Metric Target Alert If
Accuracy (manual vs. AI) ≥95% <92%
Auto-route rate 75–85% <70% or >90%
Human override rate <5% >10%
Stop card activation rate <2% >3%
Average confidence score 0.80+ <0.75

Weekly Review

  • Sample 100 auto-routed tickets; verify category accuracy
  • Aggregate human overrides; identify patterns
  • Check for category drift (e.g., more "Safety" alerts than before?)
  • Review stop card triggers; were they valid?

Monthly Review

  • Retrain/refine prompt if accuracy <93%
  • Benchmark against baseline (human-only routing)
  • Calculate cost savings: (4 FTEs saved) - (model cost + human review overhead)
  • Report to business stakeholder + compliance team

Step 3: Integration Checklist (AI Strategy Skill)

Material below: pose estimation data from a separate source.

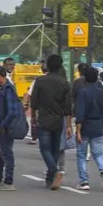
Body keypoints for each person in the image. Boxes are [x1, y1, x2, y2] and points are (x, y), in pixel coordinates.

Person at [30, 54, 72, 190]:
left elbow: (34, 102)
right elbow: (68, 107)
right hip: (58, 120)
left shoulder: (40, 81)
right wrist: (69, 125)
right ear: (60, 66)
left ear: (47, 65)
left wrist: (33, 117)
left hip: (44, 118)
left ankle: (53, 170)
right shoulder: (64, 83)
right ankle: (50, 177)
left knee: (44, 148)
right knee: (54, 149)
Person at [74, 66, 103, 191]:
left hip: (85, 125)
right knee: (98, 153)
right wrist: (102, 122)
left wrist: (78, 130)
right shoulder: (102, 93)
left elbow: (80, 112)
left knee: (81, 154)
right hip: (97, 125)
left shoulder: (83, 92)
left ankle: (84, 181)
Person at [0, 65, 22, 191]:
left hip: (6, 127)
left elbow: (12, 112)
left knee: (6, 153)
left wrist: (3, 125)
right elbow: (2, 108)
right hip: (1, 126)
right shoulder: (3, 89)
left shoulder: (8, 89)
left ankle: (8, 181)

  • Workflow goal is measurable (e.g., "reduce ticket routing time from 8 min to <1 min")
  • AI task is specific & scoped (classify ≠ decide priority ≠ respond)
  • Confidence thresholds are defined (>0.85 auto, 0.65–0.85 review, <0.65 escalate)
  • Stop cards are crisp & unambiguous (safety, drift, failure = immediate escalation)
  • Handoff rules are clear (AI → human review: <4 hrs; human review → AI learning: monthly check)
  • Audit trail captures everything (input, output, override, outcome, timestamp)
  • Monitoring is automated (daily dashboard, weekly spot-check, monthly full review)
  • Escalation path is documented (who gets paged for safety? for drift? for outage?)

Step 4: Pilot & Validation

Pilot Phase (Week 1)

  • Deploy to 5% of traffic (100 tickets/day)
  • Monitor accuracy daily
  • Document all human overrides + reason
  • Alert if any Stop Card triggered

Go/No-Go Decision:

  • If accuracy ≥92%: proceed to expansion
  • If accuracy <92%: debug prompt, retest

Expansion Phase (Weeks 2–4)

  • 25% → 50% → 100% of traffic (if pilot successful)
  • Monitor key metrics daily
  • Implement weekly review process

Production Phase (Ongoing)

  • Continuous monitoring per KPIs
  • Monthly prompt refresh
  • Quarterly business review with stakeholders

Foundational Skills Checklist

  • AI Strategy: Workflow goal tied to business metric (e.g., cost savings, faster resolution)
  • Prompting: Prompt is versioned and tested for accuracy across models
  • Workflow Integration: Handoff rules, stop cards, and audit trail fully designed
  • Critical Evaluation: KPIs defined, monitoring dashboard built, spot-check process documented
  • Ethics & Trust: Guardrails (confidence thresholds, stop cards) designed to survive model changes; audit trail captures all decisions

Real-World Example: Comparison

Workflow Anti-Pattern (❌ Not AI-Native)

Tickets come in → AI classifier runs in background → 
Sometimes teams see the result, sometimes they don't → 
No one knows if accuracy is good → 
AI quietly misdirects critical issues → 
Customers complain

Workflow Best Practice (✓ AI-Native)

Tickets come in → AI classifier + confidence score → 
IF high confidence → auto-route + log → weekly spot-check
IF low confidence → human review (with AI suggestion) → 
IF safety flag → escalate immediately → audit trail captured
Monitoring dashboard shows accuracy, override rate, SLA metrics
Monthly: Review outcomes, retrain if needed, celebrate wins

The difference: Intentional human oversight + continuous learning + measurable outcomes.